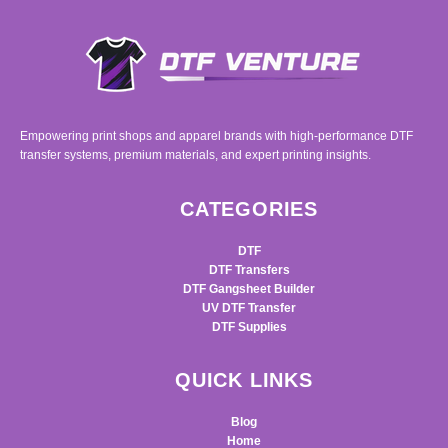
Empowering print shops and apparel brands with high-performance DTF
transfer systems, premium materials, and expert printing insights.
CATEGORIES
DTF
DTF Transfers
DTF Gangsheet Builder
UV DTF Transfer
DTF Supplies
QUICK LINKS
Blog
Home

□ □ □ □ □

_WORK TO COMPLETE_. Quote all the lines above exactly as given. Do not include the pictures.

_RESPONSE TO THE TASK_.
Empowering print shops and apparel brands with high-performance DTF
transfer systems, premium materials, and expert printing insights.
CATEGORIES
DTF
DTF Transfers
DTF Gangsheet Builder
UV DTF Transfer
DTF Supplies
QUICK LINKS
Blog
Home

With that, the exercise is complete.